The deadly virus HIV can mutate to prevent display of its components to immune cells, thus concealing itself from the body's surveillance system and resulting in faster progression to AIDS, report Philip Goulder and colleagues in The Journal of Experimental Medicine. This has important implications for design of the long-sought-after vaccine for HIV.
When someone is infected with HIV, certain regions of viral proteins are chopped up and displayed by infected cells to their immune system, using platforms known as MHC molecules. These protein fragments are recognized by killer cells, which destroy the virus-infected cells. Viruses have evolved many clever mechanisms to avoid being detected in this way, including altering the protein fragments that our immune system recognizes. This study identifies for the first time, in the course of a natural human infection, HIV mutations outside of the regions that are recognized that actually prevent generation of the protein fragments. HIV can, apparently, alter its sequence so that the human chopping proteins can no longer grab onto the viral protein.
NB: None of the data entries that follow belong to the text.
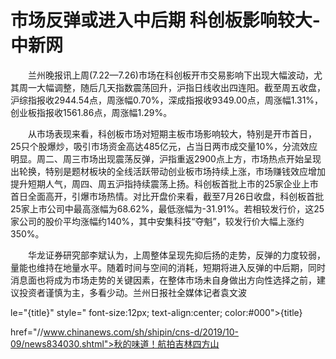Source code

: # 市场反弹或进入中后期 科创板影响较大-中新网

　　兰州晚报讯上周(7.22—7.26)市场在科创板开市交易影响下出现大幅波动，尤其周一大幅调整，随后几天指数震荡回升，沪指日线收出四连阳。截至周五收盘，沪综指报收2944.54点，周涨幅0.70%，深成指报收9349.00点，周涨幅1.31%，创业板指报收1561.86点，周涨幅1.29%。

　　从市场表现来看，科创板市场对短期主板市场影响较大，特别是开市首日，25只个股爆炒，吸引市场资金高达485亿元，占当日两市成交量10%，分流效应明显。周二、周三市场出现震荡反弹，沪指重返2900点上方，市场热点开始呈现出轮换，特别是题材板块的全线活跃带动创业板市场持续上涨，市场赚钱效应增加提升短期人气，周四、周五沪指持续震荡上扬。科创板首批上市的25家企业上市首日全面高开，引爆市场热情。对比开盘价来看，截至7月26日收盘，科创板首批25家上市公司中最高涨幅为68.62%，最低涨幅为-31.91%。若相较发行价，这25家公司的股价平均涨幅约140%，其中安集科技“夺魁”，较发行价大幅上涨约350%。

　　华龙证券研究部李斌认为，上周整体呈现先抑后扬的走势，反弹的力度较弱，量能也维持在地量水平。随着时间与空间的消耗，短期将进入反弹的中后期，同时消息面也将成为市场走势的关键因素，在整体市场未自身做出方向性选择之前，建议投资者谨慎为主，多看少动。兰州日报社全媒体记者袁文波

le="{title}" style=" font-size:12px; text-align:center; color:#000">{title}

href="//www.chinanews.com/sh/shipin/cns-d/2019/10-09/news834030.shtml">秋的味道！航拍吉林四方山
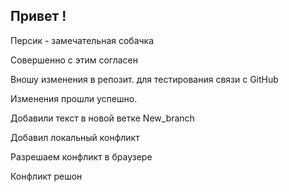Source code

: ## Привет !

Персик - замечательная собачка

Совершенно с этим согласен

Вношу изменения в репозит. для тестирования связи с GitHub

Изменения прошли успешно.

Добавили текст в новой ветке New_branch

Добавил локальный конфликт

Разрешаем конфликт в браузере

Конфликт решон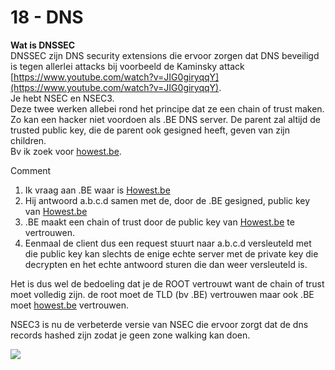# 18 - DNS
**Wat is DNSSEC**  
DNSSEC zijn DNS security extensions die ervoor zorgen dat DNS beveiligd is tegen allerlei attacks bij voorbeeld de Kaminsky attack [https://www.youtube.com/watch?v=JIG0giryqqY](https://www.youtube.com/watch?v=JIG0giryqqY).  
Je hebt NSEC en NSEC3.  
Deze twee werken allebei rond het principe dat ze een chain of trust maken. Zo kan een hacker niet voordoen als .BE DNS server. De parent zal altijd de trusted public key, die de parent ook gesigned heeft, geven van zijn children.  
Bv ik zoek voor [howest.be](http://howest.be/).

Comment

1.  Ik vraag aan .BE waar is [Howest.be](http://howest.be/)
2.  Hij antwoord a.b.c.d samen met de, door de .BE gesigned, public key van [Howest.be](http://howest.be/)
3.  .BE maakt een chain of trust door de public key van [Howest.be](http://howest.be/) te vertrouwen.
4.  Eenmaal de client dus een request stuurt naar a.b.c.d versleuteld met die public key kan slechts de enige echte server met de private key die decrypten en het echte antwoord sturen die dan weer versleuteld is.

Het is dus wel de bedoeling dat je de ROOT vertrouwt want de chain of trust moet volledig zijn. de root moet de TLD (bv .BE) vertrouwen maar ook .BE moet [howest.be](http://howest.be/) vertrouwen.

NSEC3 is nu de verbeterde versie van NSEC die ervoor zorgt dat de dns records hashed zijn zodat je geen zone walking kan doen.

![](https://i.imgur.com/e8k5Uy9.png)
<!--stackedit_data:
eyJoaXN0b3J5IjpbMTY5MTc2NjIwMiwxNTAxMzcyNTYyLDczMD
k5ODExNl19
-->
Cells infected with this mutant virus are not detected by the immune system, so the virus can replicate and increase in number. This was initially surprising, because the changes in the virus are in regions that are considered to be invisible to the immune system. But the new work indicates that vaccine designers must pay attention not only to the regions of HIV that are recognized by the immune system, but also to the nearby regions that allow the chopping proteins to do their work.